Shamans in the Paleolithic?

Figure 1
The ethnological museum of the University of Göttingen owns a collection dating back to Georg Thomas Asch (1729-1807), a Russian physician, collector and patron with German roots. One highlight of his collection is a Shaman`s costume (Tungus, Sibiria), displayed here.

According to Mircea Eliade (1951), Shamanism encompasses the belief that shamans are intermediaries or messengers between the human and the spirit worlds. Shamans are in the role of spiritual champions and guardians of the psychic equilibrium of their communities. They are both masters of “the archaic technique of ecstasy,” and “specialists in the sacred”. According to him:

  1. Shamanism was once a widespread and worldwide religion dating back to the Upper Paleolithic period

  2. Religious beliefs and magical practices of historical hunting-gathering cultures are derived from paleolithic Shamanism and preserved the message of this “archaic religion”

  3. Ancient cave art and petroglyphs have preserved images of shamanic trances and can be used as evidence for the antiquity of shamanism

Eliades master narrative became important for the reconstruction of paleolithic beliefs when Leroi-Gourhan’s structuralist approach, who dominated the field of interpretation for nearly 2 decades, became untenable.  At this time, the “Shamanistic paradigm” in the interpretation of paleolithic art, promoted by authors like Kirchner, Narr, Clottes and Lewis-Williams became part of most Archaeological textbooks during the 1990ies.

Recently Homayun Sidky (Method and Theory in the Study of Religion 22 (2010) 68-92) published an elucidating lection about the scientific foundations of this theory. Eliade was adherent to the 19th century ideas of an Eurocentric, linear evolutionism and to the early twentieth century school of diffusionistic anthropology.

He relied on written reports, recorded by untrained travelers in Siberia and elsewhere during the historic period (sixteenth to the nineteenth centuries) and looked for similar “shamanistic” elements in the literature to construct a romanticized portrayal of a primary and worldwide shamanistic religion.

Moreover Eliade simply ignored that the types of cultures in Siberia during the historical period differed significantly from the Paleolithic cultures in which shamanism purportedly played a role.  

Religious and ideological systems are dynamic and ever changing, especially when confronted with other beliefs and practices. The idea that belief systems may persist unchanged over many millennia is therefore unhistorical and highly questionable.

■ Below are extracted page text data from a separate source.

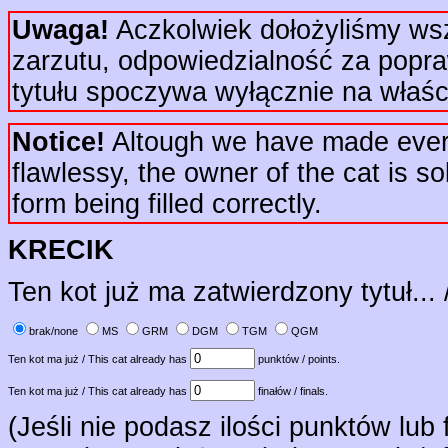
Uwaga!
Aczkolwiek dołożyliśmy wsze
zarzutu, odpowiedzialność za popr
tytułu spoczywa wyłącznie na właści
Notice!
Altough we have made every e
flawlessy, the owner of the cat is sol
form being filled correctly.
KRECIK
Ten kot już ma zatwierdzony tytuł... 
brak/none
MS
GRM
DGM
TGM
QGM
Ten kot ma już / This cat already has
punktów / points.
Ten kot ma już / This cat already has
finałów / finals.
(Jeśli nie podasz ilości punktów lub 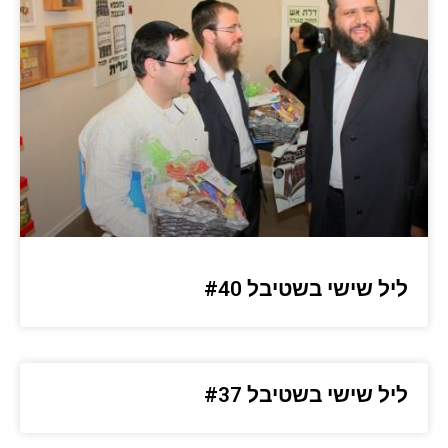
ליל שישי בשטיבל #40
ליל שישי בשטיבל #37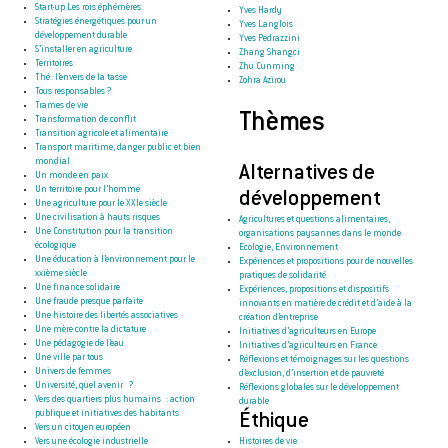
Start-up Les rois éphémères
Yves Hardy
Stratégies énergétiques pour un
Yves Langlois
développement durable
Yves Pedrazzini
S’installer en agriculture
Zhang Shangci
Territoires
Zhu Cunming
Thé : l’envers de la tasse
Zohra Azirou
Tous responsables ?
Trames de vie
Thèmes
Transformation de conflit
Transition agricole et alimentaire
Transport maritime, danger public et bien
mondial
Alternatives de
Un monde en paix
Un territoire pour l’homme
développement
Une agriculture pour le XXIe siècle
Une civilisation à hauts risques
Agricultures et questions alimentaires,
Une Constitution pour la transition
organisations paysannes dans le monde
écologique
Ecologie, Environnement
Une éducation à l’environnement pour le
Expériences et propositions pour de nouvelles
xxième siècle
pratiques de solidarité
Une finance solidaire
Expériences, propositions et dispositifs
Une fraude presque parfaite
innovants en matière de crédit et d’aide à la
Une histoire des libertés associatives
création d’entreprise
Une mère contre la dictature
Initiatives d’agriculteurs en Europe
Une pédagogie de l’eau
Initiatives d’agriculteurs en France
Une ville par tous
Réflexions et témoignages sur les questions
Univers de femmes
d’exclusion, d’insertion et de pauvreté
Université, quel avenir ?
Réflexions globales sur le développement
Vers des quartiers plus humains : action
durable
publique et initiatives des habitants
Éthique
Vers un citoyen européen
Vers une écologie industrielle
Histoires de vie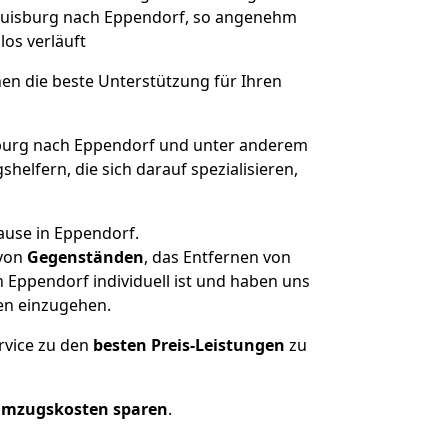
n Duisburg nach Eppendorf, so angenehm
los verläuft
nen die beste Unterstützung für Ihren
urg nach Eppendorf und unter anderem
elfern, die sich darauf spezialisieren,
ause in Eppendorf.
von
Gegenständen
, das Entfernen von
Eppendorf individuell ist und haben uns
en einzugehen.
rvice zu den
besten Preis-Leistungen
zu
Umzugskosten sparen
.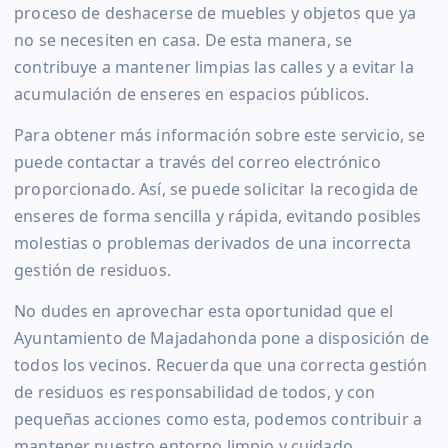
proceso de deshacerse de muebles y objetos que ya
no se necesiten en casa. De esta manera, se
contribuye a mantener limpias las calles y a evitar la
acumulación de enseres en espacios públicos.
Para obtener más información sobre este servicio, se
puede contactar a través del correo electrónico
proporcionado. Así, se puede solicitar la recogida de
enseres de forma sencilla y rápida, evitando posibles
molestias o problemas derivados de una incorrecta
gestión de residuos.
No dudes en aprovechar esta oportunidad que el
Ayuntamiento de Majadahonda pone a disposición de
todos los vecinos. Recuerda que una correcta gestión
de residuos es responsabilidad de todos, y con
pequeñas acciones como esta, podemos contribuir a
mantener nuestro entorno limpio y cuidado.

Homayun Sidky reminds us, that any direct evidence for a paleolithic shamanism is poor. Even the most prominent examples that could be interpreted as shamans or shamanistic scenes ( the so-called “sorcerers or shamans” at Lascaux and Trois Freres, the famous “Löwenmensch” from the Swabian Aurignacian or the Fumane “Shaman”) or graves that could be burials of Shamans (Hilazon Tachtit, Dolni Vestonice) are still open to various equally plausible or equally implausible Interpretations.